Davanti alle finestre dello Sky Casino, Sigma ne segue la caduta con lo stupore di un bambino e la stessa calma con cui il suolo va imbiancandosi: non c’è fretta e non ha sonno, lui e il mondo possono restare così per ore e ore.
«Fai attenzione a non congelarti, i corridoi non sono più molto caldi», commenta Gogol’ alle sue spalle, apparso da pochi istanti. Non si avvicina, preferisce rimanere a breve distanza; ed è il manager a fare un passo indietro e quasi a raggiungerlo, lo sguardo fisso sullo spettacolo oltre il vetro.
«Certo che qui sapete bene come divertirvi!» Ma la voce di nessuno, nemmeno dell’ambasciatore, può competere con quella dei ricordi. Non c’è altro suono che meriti risposta.
«Il tuo terzo desiderio, Sigma-kun?»
«Ehi, va tutto bene? State ansimando, volete sedervi?»
«Tutto a meraviglia. Non badate a me.»
«Sigma-kun?»
Il giovane non risponde, non a parole; in compenso, la sua mano si allunga, trova quella di Nikolai e la stringe ancor prima che questi se ne renda conto e possa sottrarsi alla presa. Ed è veloce: lo scambio d’informazioni e la visione, la consapevolezza, la certezza che esonda da quel contatto e non è ciò che Sigma si aspettava.
No, non è così che…
La mano si ritrae, rigida e intirizzita nonostante il calore che la pervade; ma è il bruciore del ghiaccio sulla pelle, un fuoco che non ha nulla di confortante e curativo.
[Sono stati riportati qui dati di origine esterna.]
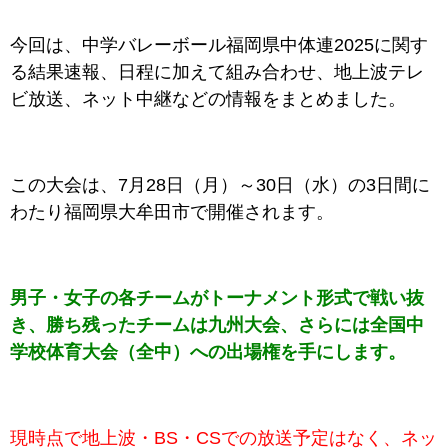
今回は、中学バレーボール福岡県中体連2025に関す
る結果速報、日程に加えて組み合わせ、地上波テレ
ビ放送、ネット中継などの情報をまとめました。
この大会は、
7月28日（月）～30日（水）の3日間に
わたり福岡県大牟田市
で
開催されます。
男子・女子の各チームがトーナメント形式で戦い抜
き、勝ち残ったチームは九州大会、さらには全国中
学校体育大会（全中）への出場権を手にします。
現時点で地上波・BS・CSでの放送予定はなく、ネッ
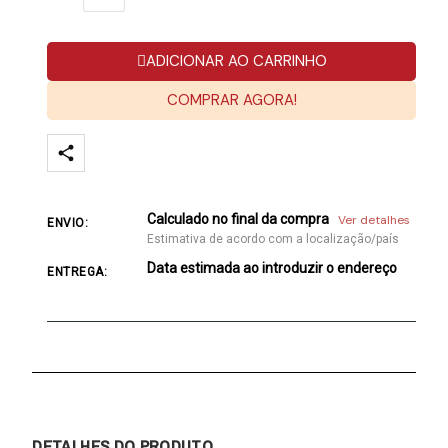
ADICIONAR AO CARRINHO
COMPRAR AGORA!
Calculado no final da compra
Ver detalhes
ENVIO:
Estimativa de acordo com a localização/país
Data estimada ao introduzir o endereço
ENTREGA:
DETALHES DO PRODUTO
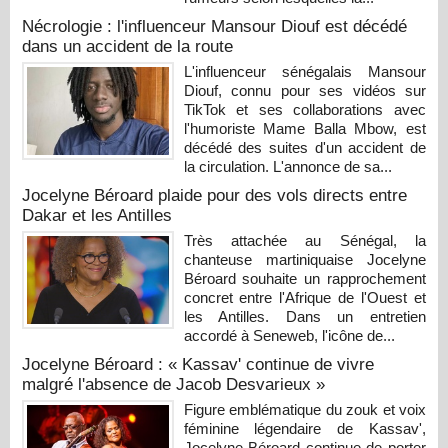
Nécrologie : l'influenceur Mansour Diouf est décédé
dans un accident de la route
L'influenceur sénégalais Mansour
Diouf, connu pour ses vidéos sur
TikTok et ses collaborations avec
l'humoriste Mame Balla Mbow, est
décédé des suites d'un accident de
la circulation. L'annonce de sa...
Jocelyne Béroard plaide pour des vols directs entre
Dakar et les Antilles
Très attachée au Sénégal, la
chanteuse martiniquaise Jocelyne
Béroard souhaite un rapprochement
concret entre l'Afrique de l'Ouest et
les Antilles. Dans un entretien
accordé à Seneweb, l'icône de...
Jocelyne Béroard : « Kassav' continue de vivre
malgré l'absence de Jacob Desvarieux »
Figure emblématique du zouk et voix
féminine légendaire de Kassav',
Jocelyne Béroard continue de porter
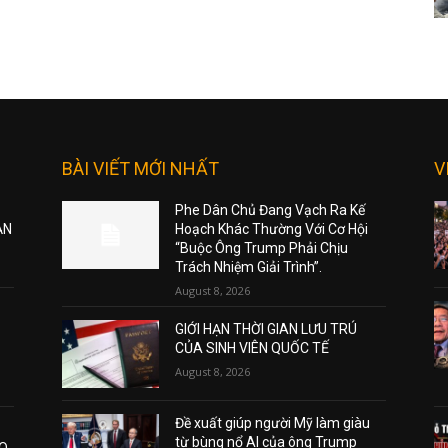
BÀI VIẾT MỚI NHẤT
V
Phe Dân Chủ Đang Vạch Ra Kế
ẠN
Hoạch Khác Thường Với Cơ Hội
“Buộc Ông Trump Phải Chịu
Trách Nhiệm Giải Trình”.
August 8, 2026
GIỚI HẠN THỜI GIAN LƯU TRÚ
CỦA SINH VIÊN QUỐC TẾ
August 8, 2026
Đề xuất giúp người Mỹ làm giàu
từ bùng nổ AI của ông Trump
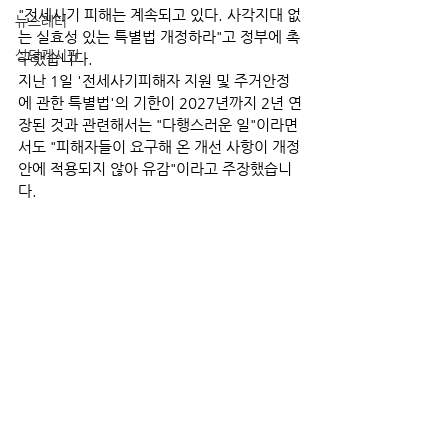
"전세사기 피해는 계속되고 있다. 사각지대 없
뉴스레터
는 실효성 있는 특별법 개정하라"고 정부에 촉
상담게시판
구했습니다.
지난 1일 '전세사기피해자 지원 및 주거안정
에 관한 특별법'의 기한이 2027년까지 2년 연
장된 것과 관련해서는 "다행스러운 일"이라면
서도 "피해자들이 요구해 온 개선 사항이 개정
안에 적용되지 않아 유감"이라고 주장했습니
다. 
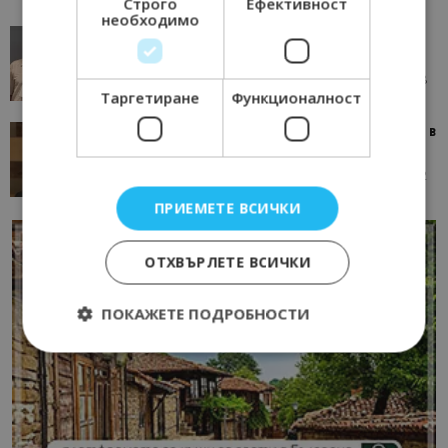
Строго
Ефективност
необходимо
AI в туризма: защо камериерка може да се
окаже по-трудна за...
05/08/2026 08:28
AI Travel Economy с Елица Стоилова
Таргетиране
Функционалност
Тим Браун: Хотелите губят пари заради грешки в
данните и липсващи...
13/07/2026 09:02
AI Travel Economy с Елица Стоилова
ПРИЕМЕТЕ ВСИЧКИ
ОТХВЪРЛЕТЕ ВСИЧКИ
ПОКАЖЕТЕ ПОДРОБНОСТИ
Строго необходимо
Ефективност
Таргетиране
Функционалност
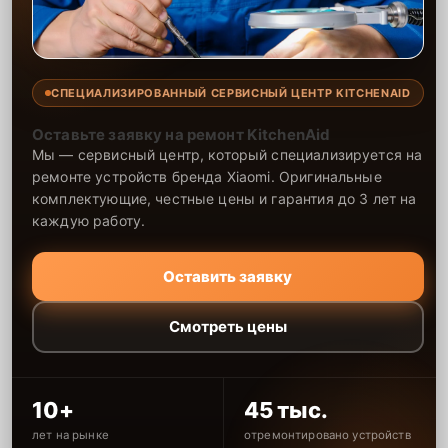
СПЕЦИАЛИЗИРОВАННЫЙ СЕРВИСНЫЙ ЦЕНТР KITCHENAID
Оставьте заявку на ремонт KitchenAid
Мы — сервисный центр, который специализируется на
ремонте устройств бренда Xiaomi. Оригинальные
комплектующие, честные цены и гарантия до 3 лет на
каждую работу.
Оставить заявку
Смотреть цены
10+
45 тыс.
лет на рынке
отремонтировано устройств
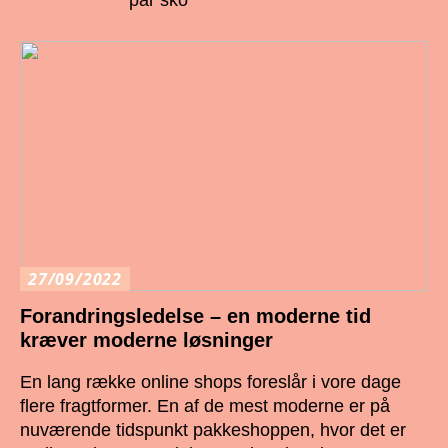
27/09/2022
Forandringsledelse – en moderne tid
kræver moderne løsninger
En lang række online shops foreslår i vore dage
flere fragtformer. En af de mest moderne er på
nuværende tidspunkt pakkeshoppen, hvor det er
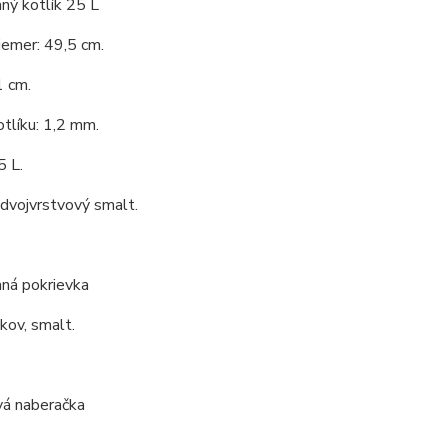
ný kotlík 25 L
iemer: 49,5 cm.
1 cm.
tlíku: 1,2 mm.
5 L.
 dvojvrstvový smalt.
ná pokrievka
 kov, smalt.
vá naberačka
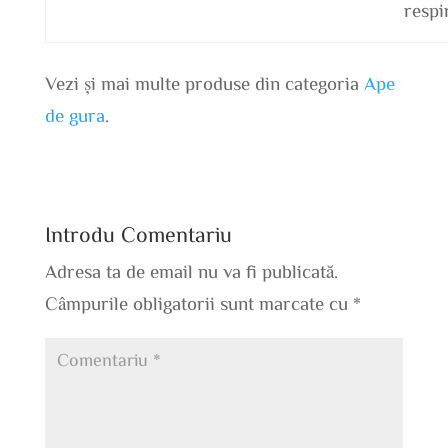
respi
Vezi și mai multe produse din categoria
Ape
de gura
.
Introdu Comentariu
Adresa ta de email nu va fi publicată.
Câmpurile obligatorii sunt marcate cu
*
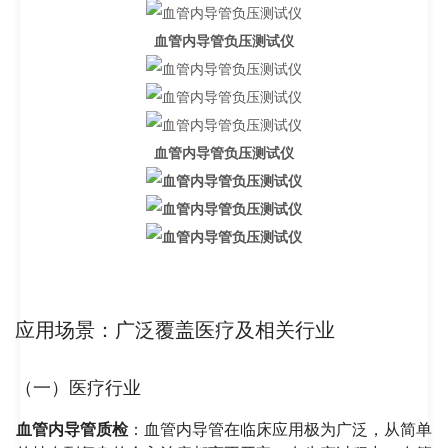
血管内导管负压测试仪
血管内导管负压测试仪
应用场景：广泛覆盖医疗及相关行业
（一）医疗行业
血管内导管质检
：血管内导管在临床应用极为广泛，从简单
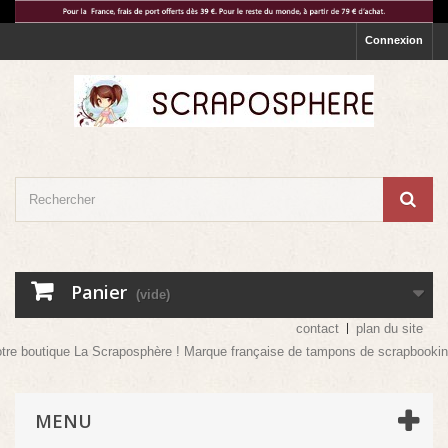
Connexion
Panier
(vide)
contact
plan du site
re boutique La Scraposphère ! Marque française de tampons de scrapbooking ma
MENU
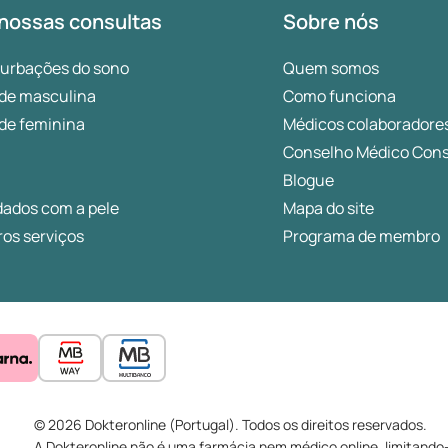
nossas consultas
Sobre nós
turbações do sono
Quem somos
de masculina
Como funciona
de feminina
Médicos colaboradore
Conselho Médico Cons
Blogue
dados com a pele
Mapa do site
os serviços
Programa de membro
© 2026 Dokteronline (Portugal). Todos os direitos reservados.
A Dokteronline não é uma farmácia nem médico online, limitando-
E a pochi metri di distanza, nello studio di Sigma, una crepa solca e s’imprime a fondo nella palla di vetro, rovinando per sempre il biancore che riposa al suo interno.
Per una seconda volta, gli occhi del manager piangono per qualcosa che solamente lui può conoscere e allo stesso tempo rimane sconosciuto. “Che menzogna!”, grida la sua parte più vera, “tu sai già ogni cosa, ma non lo vuoi più vedere.
No, tu non vuoi più saperne, ma la verità non ti ascolta.”
Il freddo è forte come un urlo, ora; e Gogol’ non fa che renderlo più intenso mentre indietreggia via da lì, lontano da lui, e si nasconde dietro l’espressione distante. «Desolato, Sigma-kun», mormorano e ripetono le pareti mentre il ragazzo lascia il luogo e Sigma si sente solo, davvero solo, «nessun legame potrà mai spingermi da te.»




 

NOTE

 

La canzone che Gogol’ canta è “ME!” di Taylor Swift e Brendon Urie, frontman dei Panic! At The Disco.